__YOUR TASKS__:
(A) Set down, word for word, the stretch of the Iraq occupation article from "The U.S. Defense" through "Italian newspaper.".
(B) Resume the article on the U.S. occupation of Iraq after its final sentence and carry it further.

__SUPPLIED PASSAGE__:

Iraq causing big trouble for Pentagon
By
John Catalinotto
Published May 4, 2005 5:12 PM
According to reports from the U.S. military
command, 150 people were killed in fighting in Iraq from April 28 to May 2 in
dozens of battles. While this overall total fails to explain all that is going
on, it indicates once more that the resistance movement which sprung up after
the start of the U.S. occupation in April 2003 is still gaining momentum.
Most independent news media have left Iraq by now, making it harder to
get an accurate assessment of developments there. A careful reading of the news
indicates, however, that the Pentagon is bogged down by a grinding occupation.
The new puppet government assembled through manipulated elections held last
January is still incapable of fully taking office. The “coalition of the
willing” is dwindling to only the most servile of U.S. client states. And
the Iraqi people’s suffering continues.
The U.S. Defense Department
has issued a report to Italy trying to justify the shooting of Italian Secret
Service officer Nicola Calipari by U.S. troops as he was transporting journalist
Giuliana Sgrena to the Baghdad airport on March 4. This declassified report,
leaked to the press in a visually censored PDF file, became whole again with a
few clicks of a mouse and was published in Corriere della Sera, the major
Italian newspaper.

__DATA SUPPLIED__:
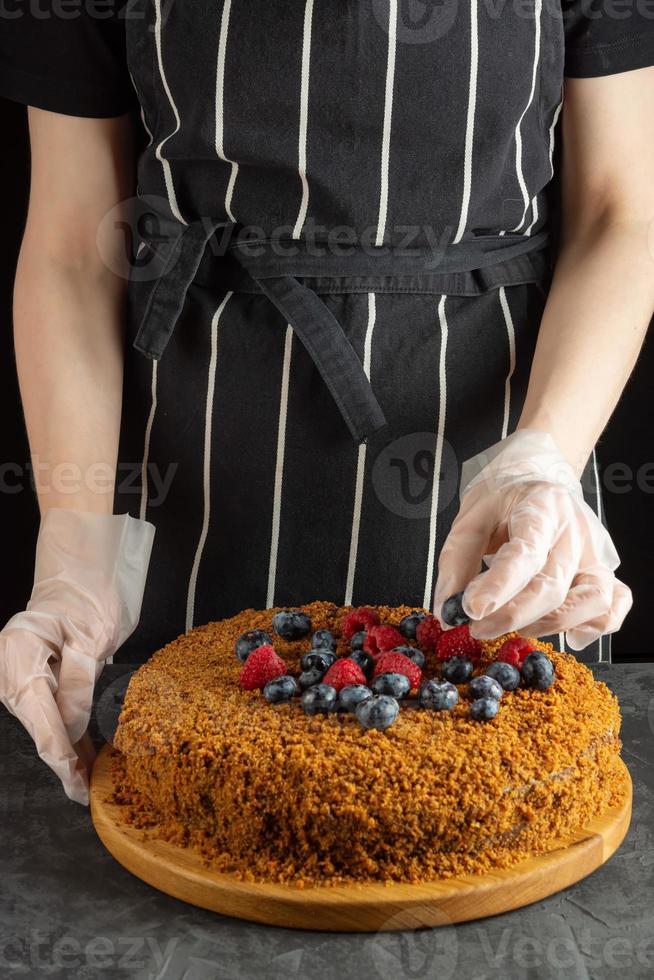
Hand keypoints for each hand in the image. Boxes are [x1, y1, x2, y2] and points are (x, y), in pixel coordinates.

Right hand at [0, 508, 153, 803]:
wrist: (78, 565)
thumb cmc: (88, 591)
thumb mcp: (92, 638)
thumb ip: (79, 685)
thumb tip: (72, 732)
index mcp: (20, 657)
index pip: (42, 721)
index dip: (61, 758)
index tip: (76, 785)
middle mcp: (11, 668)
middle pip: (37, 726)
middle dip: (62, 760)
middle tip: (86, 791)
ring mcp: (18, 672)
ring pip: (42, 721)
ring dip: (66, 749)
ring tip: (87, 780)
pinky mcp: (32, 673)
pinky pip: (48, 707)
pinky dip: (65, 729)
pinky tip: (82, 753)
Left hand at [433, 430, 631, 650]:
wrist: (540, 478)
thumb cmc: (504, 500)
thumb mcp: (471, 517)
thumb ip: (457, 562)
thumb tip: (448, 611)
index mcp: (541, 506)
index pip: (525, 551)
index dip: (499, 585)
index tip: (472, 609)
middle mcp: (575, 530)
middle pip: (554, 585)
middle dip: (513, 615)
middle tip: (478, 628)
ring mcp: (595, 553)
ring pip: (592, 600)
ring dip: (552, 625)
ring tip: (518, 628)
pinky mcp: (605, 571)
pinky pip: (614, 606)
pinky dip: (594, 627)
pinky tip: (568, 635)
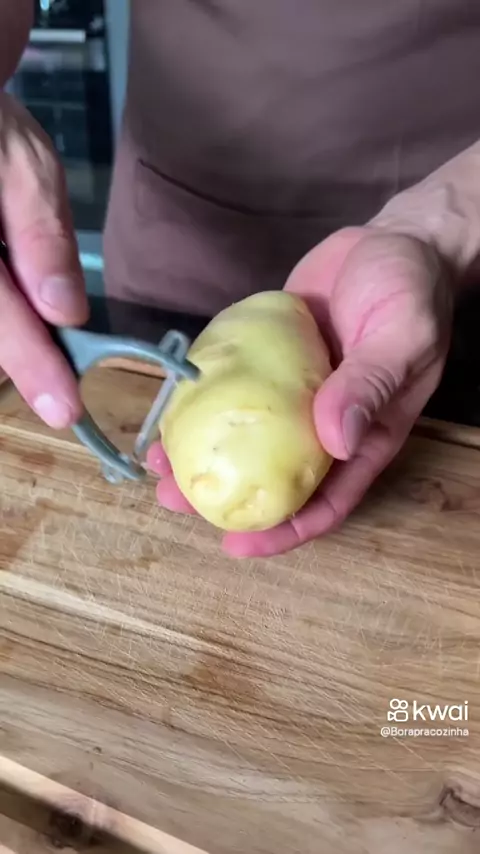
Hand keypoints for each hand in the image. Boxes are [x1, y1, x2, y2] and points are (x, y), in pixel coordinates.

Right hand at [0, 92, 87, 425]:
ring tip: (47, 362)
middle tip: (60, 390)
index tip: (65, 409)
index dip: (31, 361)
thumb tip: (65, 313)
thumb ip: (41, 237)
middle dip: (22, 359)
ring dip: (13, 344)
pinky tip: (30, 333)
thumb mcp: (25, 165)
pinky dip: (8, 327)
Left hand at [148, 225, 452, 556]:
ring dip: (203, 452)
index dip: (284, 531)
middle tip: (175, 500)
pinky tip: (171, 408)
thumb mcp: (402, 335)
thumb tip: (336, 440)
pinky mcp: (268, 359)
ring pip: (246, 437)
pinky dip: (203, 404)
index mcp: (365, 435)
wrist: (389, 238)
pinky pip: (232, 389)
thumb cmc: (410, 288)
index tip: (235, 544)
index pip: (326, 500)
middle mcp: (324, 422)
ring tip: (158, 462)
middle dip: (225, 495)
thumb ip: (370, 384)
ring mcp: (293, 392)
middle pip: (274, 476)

__EXERCISE RESPONSES__:
(A)
The U.S. Defense Department
has issued a report to Italy trying to justify the shooting of Italian Secret
Service officer Nicola Calipari by U.S. troops as he was transporting journalist
Giuliana Sgrena to the Baghdad airport on March 4. This declassified report,
leaked to the press in a visually censored PDF file, became whole again with a
few clicks of a mouse and was published in Corriere della Sera, the major
Italian newspaper.

(B)
It revealed that between November and March 12, in
greater Baghdad alone, there were some 3,306 clashes with the Iraqi resistance
forces, some 2,400 of them attacks on the occupation troops. This includes the
period just before and after the Jan. 30 “elections” that were
supposed to have been quiet. Twenty to 40 attacks a day is far from
quiet.
On the road to the Baghdad airport, know as the “Death
Strip,” there were 135 attacks, or more than one per day. U.S. Joint
Chiefs Chair Gen. Richard Myers said on April 26 that the resistance was about
“where it was a year ago.” This is probably a very optimistic
assessment, from Myers’ point of view.
Government in
Baghdad?
Meanwhile, the new Iraqi parliament was unable to form a
government until the end of April. Despite serious U.S. arm twisting, the
“officials” hadn’t taken office. Finally, on April 29 they
announced a government, but by May 3 five important ministerial
posts—including defense, oil and industry—were still without
permanent assignments.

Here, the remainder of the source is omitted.